In particular, exactly as with christology, what strikes me as most important is what has normally been omitted from discussions. Paul uses, of the spirit, (a) language associated with the long- awaited return of YHWH to Zion, with Israel’s God coming back at last to dwell within his temple and (b) the closely related biblical language associated with YHWH being present with his people in the Exodus, leading them in their wilderness wanderings. These features indicate that, for Paul at least, the spirit was not simply a generalized or sub-personal divine force that later theology would turn into a third ‘person of the Trinity’. As far as Paul was concerned, the spirit, just like Jesus, was doing what YHWH himself had said he would do. The spirit was the further, and ongoing, manifestation of the personal presence of the one God (710-711). #boom

This is NT Wright’s big picture. How does he work this out? Wright sees the Spirit in the NT as the new Shekinah (presence of God in the temple) and the new Exodus. Hence…

My point can be simply stated. When Paul speaks of the individual Christian, or the whole church, as the ‘temple’ in which the spirit ‘dwells’, such language from a second-temple Jew can only mean (a) that YHWH has returned to his Temple as he had promised and (b) that the mode of this long-awaited, glorious, tabernacling presence is the spirit. If we can speak, as we have done, of a christology of divine identity, drawing on the eschatological side of second-temple monotheism, the evidence compels us to do exactly the same with pneumatology (711).

He looks at 1 Cor 3:16-17; 6:18-20; 2 Cor 6:14–7:1, and Eph 2:19-22 with Romans 8:9-14 — these are new Shekinah passages.

New Exodus: Gal 4:3-11; Rom 8:1-17, 22-27, 28-30; 1 Cor 12:11-13; 2 Cor 3.

What God did in the original Exodus is what God has done for the church in the Spirit.

All of this, then, leads Wright to see “nascent trinitarian monotheism” (721). He sees those Jewish categories as “more helpful” than later Greek philosophical categories.

2 Cor 13:13 is the hard earned theology of Paul.

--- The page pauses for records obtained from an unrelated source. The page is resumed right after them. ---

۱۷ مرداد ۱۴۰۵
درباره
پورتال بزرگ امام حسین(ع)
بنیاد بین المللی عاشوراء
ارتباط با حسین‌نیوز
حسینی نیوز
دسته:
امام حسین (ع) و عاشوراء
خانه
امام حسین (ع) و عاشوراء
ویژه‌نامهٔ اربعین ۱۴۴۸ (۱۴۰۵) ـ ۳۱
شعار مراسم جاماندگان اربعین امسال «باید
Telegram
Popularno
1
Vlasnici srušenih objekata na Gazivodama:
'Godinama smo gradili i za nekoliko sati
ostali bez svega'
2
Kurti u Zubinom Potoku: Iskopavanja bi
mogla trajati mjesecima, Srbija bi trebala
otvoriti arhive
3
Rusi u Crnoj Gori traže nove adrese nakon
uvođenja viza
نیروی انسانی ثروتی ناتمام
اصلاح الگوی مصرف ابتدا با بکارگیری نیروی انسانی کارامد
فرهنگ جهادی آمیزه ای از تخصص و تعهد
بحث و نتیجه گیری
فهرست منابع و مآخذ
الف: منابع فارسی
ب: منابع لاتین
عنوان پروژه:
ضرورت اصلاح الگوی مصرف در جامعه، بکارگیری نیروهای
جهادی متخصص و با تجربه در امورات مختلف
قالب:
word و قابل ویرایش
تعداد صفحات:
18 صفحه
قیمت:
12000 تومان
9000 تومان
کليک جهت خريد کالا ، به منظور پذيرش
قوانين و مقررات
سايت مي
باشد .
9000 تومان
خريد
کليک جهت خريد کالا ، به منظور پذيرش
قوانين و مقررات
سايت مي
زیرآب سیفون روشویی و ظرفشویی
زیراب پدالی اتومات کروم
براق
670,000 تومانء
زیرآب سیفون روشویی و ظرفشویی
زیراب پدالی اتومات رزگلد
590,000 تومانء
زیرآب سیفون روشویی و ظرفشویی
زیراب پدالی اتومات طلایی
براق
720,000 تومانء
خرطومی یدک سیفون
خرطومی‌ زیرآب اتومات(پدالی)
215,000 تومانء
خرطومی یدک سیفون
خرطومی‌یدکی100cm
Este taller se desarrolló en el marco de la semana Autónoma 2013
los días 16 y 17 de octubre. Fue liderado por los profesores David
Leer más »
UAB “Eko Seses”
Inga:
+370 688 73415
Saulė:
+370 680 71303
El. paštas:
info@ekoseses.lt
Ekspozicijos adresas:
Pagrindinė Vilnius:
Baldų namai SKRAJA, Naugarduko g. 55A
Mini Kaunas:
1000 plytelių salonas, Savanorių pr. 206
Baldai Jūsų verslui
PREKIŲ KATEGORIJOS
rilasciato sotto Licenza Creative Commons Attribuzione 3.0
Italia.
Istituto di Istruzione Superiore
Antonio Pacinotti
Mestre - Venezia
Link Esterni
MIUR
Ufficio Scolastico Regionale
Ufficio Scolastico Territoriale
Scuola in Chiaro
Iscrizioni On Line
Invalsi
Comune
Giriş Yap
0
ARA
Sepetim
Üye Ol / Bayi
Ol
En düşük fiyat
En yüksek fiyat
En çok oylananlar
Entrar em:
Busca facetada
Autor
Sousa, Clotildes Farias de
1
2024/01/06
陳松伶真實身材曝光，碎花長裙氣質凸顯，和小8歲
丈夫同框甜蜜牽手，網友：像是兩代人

Kingdom language, with Jesus as the one who secured victory, is the same idea: what was God’s work in the OT is the work of Jesus in the NT. Hence he looks at 1 Cor 15:20-28:

That is why, as we shall see in the next chapter, Paul’s hailing of Jesus precisely as Messiah is so important –and why, we may suppose, that category has for so long been thoroughly out of fashion in New Testament scholarship. Without pre-empting our later discussion, we may just say this: where theologians concentrated their efforts on the task either of demonstrating Jesus’ ‘divinity’ or of questioning it (or, at least, of questioning whether it was present in the earliest Christian sources), the category of Messiahship seemed irrelevant. It was Jewish; it was political; what role could it play in Paul’s ‘Christian’ theology? How could it befitted in with the obviously central theme, that of the crucifixion? But such a way of thinking (which has now in any case run into the sand) comes nowhere near the rich integration of themes in Paul’s actual letters. This, in fact, is where the present chapter and the next two are tied tightly together. It is because the redefinition of monotheism we find in Paul focuses on Jesus in order to highlight the inauguration of God’s kingdom in and through him, particularly through his crucifixion that we are forced to put the category of Messiahship back where it belongs, right at the centre of Paul’s thought.348 The kingdom has been inaugurated through the work of Jesus, who, both as the embodiment of Israel’s God and as the single bearer of Israel’s destiny, has defeated the old enemy, has accomplished the new Exodus, and is now, by his spirit, leading his people to their inheritance — not, of course, ‘heaven’, but the reclaiming of all creation (734-735).